[Items from a dataset]
• • • • •

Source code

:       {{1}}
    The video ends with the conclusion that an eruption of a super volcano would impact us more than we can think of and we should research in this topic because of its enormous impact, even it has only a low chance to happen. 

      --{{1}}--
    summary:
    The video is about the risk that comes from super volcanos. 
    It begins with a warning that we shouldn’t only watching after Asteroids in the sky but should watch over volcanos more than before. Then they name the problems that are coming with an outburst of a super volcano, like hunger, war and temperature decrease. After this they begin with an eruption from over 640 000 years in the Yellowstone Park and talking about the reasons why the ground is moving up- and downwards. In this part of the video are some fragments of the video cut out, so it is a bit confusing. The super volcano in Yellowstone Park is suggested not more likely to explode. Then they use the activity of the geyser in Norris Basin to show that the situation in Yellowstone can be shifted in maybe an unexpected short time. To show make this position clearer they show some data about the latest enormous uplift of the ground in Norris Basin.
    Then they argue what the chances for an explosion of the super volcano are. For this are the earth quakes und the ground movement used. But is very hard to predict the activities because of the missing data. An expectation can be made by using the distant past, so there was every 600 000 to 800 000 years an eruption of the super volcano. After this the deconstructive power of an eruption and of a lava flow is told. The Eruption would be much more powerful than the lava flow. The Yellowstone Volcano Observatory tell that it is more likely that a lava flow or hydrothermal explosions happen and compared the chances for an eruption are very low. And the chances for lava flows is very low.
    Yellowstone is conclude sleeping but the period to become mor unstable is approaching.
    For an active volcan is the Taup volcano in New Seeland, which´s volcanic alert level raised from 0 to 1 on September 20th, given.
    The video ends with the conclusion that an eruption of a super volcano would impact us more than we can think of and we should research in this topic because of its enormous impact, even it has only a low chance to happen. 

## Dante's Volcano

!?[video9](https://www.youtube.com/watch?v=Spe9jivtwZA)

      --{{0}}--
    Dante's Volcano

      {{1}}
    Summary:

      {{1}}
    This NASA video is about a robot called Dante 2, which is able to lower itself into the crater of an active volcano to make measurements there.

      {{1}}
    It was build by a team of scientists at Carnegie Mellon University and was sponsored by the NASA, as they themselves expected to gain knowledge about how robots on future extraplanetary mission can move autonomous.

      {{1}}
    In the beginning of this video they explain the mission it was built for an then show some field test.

• • • • •

WORK TO COMPLETE: The expected response is the full set of records, reproduced exactly.

RESULT OF THIS EXERCISE:
Source code

:       {{1}}
    The video ends with the conclusion that an eruption of a super volcano would impact us more than we can think of and we should research in this topic because of its enormous impact, even it has only a low chance to happen. 

      --{{1}}--
    summary:
    The video is about the risk that comes from super volcanos. 
    It begins with a warning that we shouldn’t only watching after Asteroids in the sky but should watch over volcanos more than before. Then they name the problems that are coming with an outburst of a super volcano, like hunger, war and temperature decrease. After this they begin with an eruption from over 640 000 years in the Yellowstone Park and talking about the reasons why the ground is moving up- and downwards. In this part of the video are some fragments of the video cut out, so it is a bit confusing. The super volcano in Yellowstone Park is suggested not more likely to explode. Then they use the activity of the geyser in Norris Basin to show that the situation in Yellowstone can be shifted in maybe an unexpected short time. To show make this position clearer they show some data about the latest enormous uplift of the ground in Norris Basin.
    Then they argue what the chances for an explosion of the super volcano are. For this are the earth quakes und the ground movement used. But is very hard to predict the activities because of the missing data. An expectation can be made by using the distant past, so there was every 600 000 to 800 000 years an eruption of the super volcano. After this the deconstructive power of an eruption and of a lava flow is told. The Eruption would be much more powerful than the lava flow. The Yellowstone Volcano Observatory tell that it is more likely that a lava flow or hydrothermal explosions happen and compared the chances for an eruption are very low. And the chances for lava flows is very low.
    Yellowstone is conclude sleeping but the period to become mor unstable is approaching.
    For an active volcan is the Taup volcano in New Seeland, which´s volcanic alert level raised from 0 to 1 on September 20th, given.
    The video ends with the conclusion that an eruption of a super volcano would impact us more than we can think of and we should research in this topic because of its enormous impact, even it has only a low chance to happen. 

## Dante's Volcano

!?[video9](https://www.youtube.com/watch?v=Spe9jivtwZA)

      --{{0}}--
    Dante's Volcano

      {{1}}
    Summary:

      {{1}}
    This NASA video is about a robot called Dante 2, which is able to lower itself into the crater of an active volcano to make measurements there.

      {{1}}
    It was build by a team of scientists at Carnegie Mellon University and was sponsored by the NASA, as they themselves expected to gain knowledge about how robots on future extraplanetary mission can move autonomous.

      {{1}}
    In the beginning of this video they explain the mission it was built for an then show some field test.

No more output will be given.